* [Activity list]:
[1] In the rabbit-feeding thread, about how many ounces of pellets does a small tuna can hold?
[2] Write out everything in the rabbit-feeding thread from "It has been" down to "worked fine, lol.".
[3] Continue the rabbit-feeding thread past its last sentence.

* [Text block]:

It has been hotter here, the does don't seem flabby or extra heavy, but I am fairly new to this, yes each rabbit has their own cage and I did put nesting boxes in for them. It has started cooling off, so hopefully the bucks will stop shooting blanks. I will look into the food issue. 
Thanks for the advice. I may look into a fan or something next year to try to keep the temp down some.
Myke


----------



## dewey (Aug 17, 2011)

A small tuna can holds about 5 ounces of pellets, for anyone without a scale to weigh pellets.  Back in the day we often just wired tuna cans to the cages and used them as feeders.  Low tech but it worked fine, lol.

Most research recommends free-choice feeding (not to the point of being overweight, though) for some meat production stock.  Below is general rule of thumb amounts for med/large breeds in various stages.  

I have NZ's & Cals and feed 18%.  Feed amounts can be adjusted as needed to maintain proper weight on individual rabbits...

* [Dataset entries]:

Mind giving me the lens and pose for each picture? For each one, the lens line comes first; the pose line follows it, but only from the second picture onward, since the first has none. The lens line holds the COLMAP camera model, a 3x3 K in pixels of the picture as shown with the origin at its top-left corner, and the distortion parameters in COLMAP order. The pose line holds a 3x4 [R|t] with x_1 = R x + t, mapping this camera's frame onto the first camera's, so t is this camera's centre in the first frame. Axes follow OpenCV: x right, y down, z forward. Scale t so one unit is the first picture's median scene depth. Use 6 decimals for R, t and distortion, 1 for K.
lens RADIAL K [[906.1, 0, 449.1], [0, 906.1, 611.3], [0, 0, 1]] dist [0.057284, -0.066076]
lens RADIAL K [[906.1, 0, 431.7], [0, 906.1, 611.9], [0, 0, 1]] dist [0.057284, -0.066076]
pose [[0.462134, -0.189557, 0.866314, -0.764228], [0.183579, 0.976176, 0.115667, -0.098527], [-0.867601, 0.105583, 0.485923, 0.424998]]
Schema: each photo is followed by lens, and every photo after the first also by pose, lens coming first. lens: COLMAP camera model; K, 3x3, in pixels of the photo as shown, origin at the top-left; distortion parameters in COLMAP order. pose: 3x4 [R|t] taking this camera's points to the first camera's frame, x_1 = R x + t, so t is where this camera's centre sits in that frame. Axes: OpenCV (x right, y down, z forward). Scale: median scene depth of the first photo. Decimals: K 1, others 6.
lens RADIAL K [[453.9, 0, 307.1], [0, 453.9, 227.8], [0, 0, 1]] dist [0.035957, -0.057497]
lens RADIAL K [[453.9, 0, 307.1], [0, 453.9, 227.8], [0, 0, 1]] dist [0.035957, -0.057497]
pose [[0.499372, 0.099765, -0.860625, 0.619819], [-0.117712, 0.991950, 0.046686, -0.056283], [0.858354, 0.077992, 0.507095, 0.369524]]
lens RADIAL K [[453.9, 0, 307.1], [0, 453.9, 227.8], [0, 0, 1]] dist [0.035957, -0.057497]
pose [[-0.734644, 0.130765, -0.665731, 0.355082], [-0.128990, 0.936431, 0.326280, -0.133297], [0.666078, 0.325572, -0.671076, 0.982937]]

* [Task-by-task outputs]:
[1] About 5 ounces.

[2]
It has been hotter here, the does don't seem flabby or extra heavy, but I am fairly new to this, yes each rabbit has their own cage and I did put nesting boxes in for them. It has started cooling off, so hopefully the bucks will stop shooting blanks. I will look into the food issue. 
Thanks for the advice. I may look into a fan or something next year to try to keep the temp down some.
Myke


----------



## dewey (Aug 17, 2011)

A small tuna can holds about 5 ounces of pellets, for anyone without a scale to weigh pellets.  Back in the day we often just wired tuna cans to the cages and used them as feeders.  Low tech but it worked fine, lol.

[3]
**Free choice feed**
Bred does starting on day 21
Nursing does
Growing fryers  

**Daily ration of 6-8 ounces**
Breeding bucks
Junior replacement stock

**Daily ration of 4-6 ounces**
Dry does
Non production bucks

Most rabbits housed outside in hot summer areas won't have fat issues...sometimes it's all you can do to keep weight on them. 

Agreeing with everyone that it could very likely be the heat.  Bred does can also absorb their litters from heat stress.  It's usually just too stressing on rabbits to breed, carry, kindle, and nurse a litter to success in hot weather without artificial cooling methods.  Hoping that's the issue for your buns and that you have good success when it cools off a bit.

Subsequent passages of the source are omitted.